En la corporalidad y la palabra, en el humor y la atracción permanente (abierta las 24 hs) que prescinde de rótulos inertes. Somos como somos, pero además somos como nos ven. Nos ven detrás de la lente del juzgamiento de los otros que a veces está limitado por su mirada misma de la vida. Como ocurre en estos casos, algunos lo entenderán y otros no. Pero los que sí lo entienden, quisieran ocupar el lugar de ser para otro. O sea, recuperar la intensidad, la pasión y el deseo que se hace añicos en los supermercados e impacta de bruces contra la dinámica impúdica del shopping.

Anthony Giddens, el ideólogo de Tommy Blair, decía que “cuanto más retrocede el valor del hallazgo de una ‘persona especial’, más cuenta la ‘relación especial”. Es decir, la relación precedería a la persona, al otro, en ese ensimismamiento posible de la pareja. Sin embargo, sostener la relación a toda costa sin sentirnos atraídos o deseados por el otro parece una de las formas más graves de colonización de las subjetividades que ejerce coactivamente el capitalismo. Es justamente por ese entredicho que elegimos escribir sobre el amor maduro en estado de gracia en pleno siglo XXI. En plena época de los enfrentamientos. El ser humano alienado pierde sin darse cuenta la noción de su propia potencialidad, de la posibilidad de articular proyectos, de actuar, escribir, dialogar y cambiar de manera imperceptible una parte infinitesimal del mundo que nos rodea. En lo cercano, vale aclararlo, es donde acontecen los grandes agonismos y antagonismos, se visualizan las distintas actitudes sobre el sentido de la vida y se desarrolla el pensamiento crítico.

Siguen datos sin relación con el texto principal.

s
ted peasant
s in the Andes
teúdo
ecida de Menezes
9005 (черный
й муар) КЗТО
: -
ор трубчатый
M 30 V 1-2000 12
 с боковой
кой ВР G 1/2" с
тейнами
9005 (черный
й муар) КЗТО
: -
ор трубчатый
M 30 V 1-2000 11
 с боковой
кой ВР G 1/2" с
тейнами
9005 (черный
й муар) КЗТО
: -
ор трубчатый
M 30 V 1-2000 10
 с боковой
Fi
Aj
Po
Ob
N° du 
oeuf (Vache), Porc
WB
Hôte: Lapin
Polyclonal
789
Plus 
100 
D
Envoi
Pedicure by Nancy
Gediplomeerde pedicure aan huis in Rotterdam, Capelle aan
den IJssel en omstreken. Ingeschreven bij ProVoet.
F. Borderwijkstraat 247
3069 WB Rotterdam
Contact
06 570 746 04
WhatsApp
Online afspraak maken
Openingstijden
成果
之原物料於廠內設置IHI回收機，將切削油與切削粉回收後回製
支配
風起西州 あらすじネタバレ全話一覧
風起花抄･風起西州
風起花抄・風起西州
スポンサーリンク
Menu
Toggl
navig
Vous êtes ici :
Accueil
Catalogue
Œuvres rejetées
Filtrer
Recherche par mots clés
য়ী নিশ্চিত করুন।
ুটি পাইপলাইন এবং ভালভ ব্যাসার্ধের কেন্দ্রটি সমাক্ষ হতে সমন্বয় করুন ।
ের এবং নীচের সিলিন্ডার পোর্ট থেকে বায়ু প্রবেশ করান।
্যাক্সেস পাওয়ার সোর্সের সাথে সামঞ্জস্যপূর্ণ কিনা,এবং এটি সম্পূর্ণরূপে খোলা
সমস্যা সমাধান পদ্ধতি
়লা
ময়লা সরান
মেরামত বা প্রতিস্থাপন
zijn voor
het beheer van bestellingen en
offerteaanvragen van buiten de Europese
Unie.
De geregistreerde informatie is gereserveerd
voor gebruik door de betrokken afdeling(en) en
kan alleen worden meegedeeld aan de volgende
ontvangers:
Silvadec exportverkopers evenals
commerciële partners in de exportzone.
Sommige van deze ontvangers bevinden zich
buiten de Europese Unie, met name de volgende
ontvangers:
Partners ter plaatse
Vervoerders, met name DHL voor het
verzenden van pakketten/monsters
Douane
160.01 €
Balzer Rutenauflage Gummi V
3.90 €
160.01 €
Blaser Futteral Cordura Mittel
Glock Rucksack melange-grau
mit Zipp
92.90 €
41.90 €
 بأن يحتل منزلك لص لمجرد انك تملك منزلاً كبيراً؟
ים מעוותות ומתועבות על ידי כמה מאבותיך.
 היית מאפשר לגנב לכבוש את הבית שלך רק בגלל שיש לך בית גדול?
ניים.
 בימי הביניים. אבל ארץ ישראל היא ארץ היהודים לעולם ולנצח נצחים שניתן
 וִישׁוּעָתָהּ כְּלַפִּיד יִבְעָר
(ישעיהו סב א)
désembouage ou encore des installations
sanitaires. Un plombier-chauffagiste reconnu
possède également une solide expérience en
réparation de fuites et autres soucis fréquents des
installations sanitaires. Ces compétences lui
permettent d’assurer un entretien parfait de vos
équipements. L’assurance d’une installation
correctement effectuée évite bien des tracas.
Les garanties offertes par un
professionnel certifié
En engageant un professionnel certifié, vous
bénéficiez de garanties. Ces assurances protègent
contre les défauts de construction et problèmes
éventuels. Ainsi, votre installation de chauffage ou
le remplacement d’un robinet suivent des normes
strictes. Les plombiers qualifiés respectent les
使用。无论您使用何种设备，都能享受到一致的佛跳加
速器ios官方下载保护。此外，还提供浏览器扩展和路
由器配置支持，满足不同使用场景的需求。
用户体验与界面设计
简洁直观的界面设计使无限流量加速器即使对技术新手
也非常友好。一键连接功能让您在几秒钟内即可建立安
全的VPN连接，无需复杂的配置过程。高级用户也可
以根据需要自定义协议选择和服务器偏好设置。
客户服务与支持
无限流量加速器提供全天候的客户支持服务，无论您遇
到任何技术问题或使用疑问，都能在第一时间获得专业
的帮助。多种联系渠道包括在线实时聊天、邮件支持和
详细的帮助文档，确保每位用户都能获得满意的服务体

Me encuentro en plena lectura del libro “La era del enfrentamiento”, de Christian Salmon (imagen), gracias a la sugerencia de Lidia Ferrari. El autor nos alerta sobre las capacidades de colonización de un nuevo Imperio que no necesita anexar territorios, que todo lo sabe, lo conoce y lo calcula. Las pulsiones, los sueños, los deseos, los proyectos, las costumbres, los grupos, los comportamientos a la hora de comprar, los gustos, las preferencias sexuales, los habitus. Todo es objeto de cálculos. Heidegger distinguía entre el «pensamiento calculador» y el «pensamiento del ser». Con las temibles GAFAM (Google, Apple, Facebook, Amazon y Microsoft) y la automatización del tratamiento de los datos a gran escala, también llamada inteligencia artificial, el primero ha tomado la delantera. El pensamiento calculador ha penetrado, uno tras otro, en todos los ámbitos de actividad, empezando por el de la política. La política incluye, por definición, lo común, también lo más cercano como la familia y, por supuesto, la intimidad de la pareja. Si el Imperio lo conoce todo, como explica el autor y nosotros no podemos siquiera encontrar el sentido de la vida y el horizonte de proyección del Ser, la relación de fuerzas no puede ser más despareja. Si la palabra, el sentir y el pensar nos alertan sobre nuestra situación de módicos sujetos de una época, algo disruptivo, aunque mínimo, puede crecer desde lo más cercano y lo que aún sabemos y podemos amar.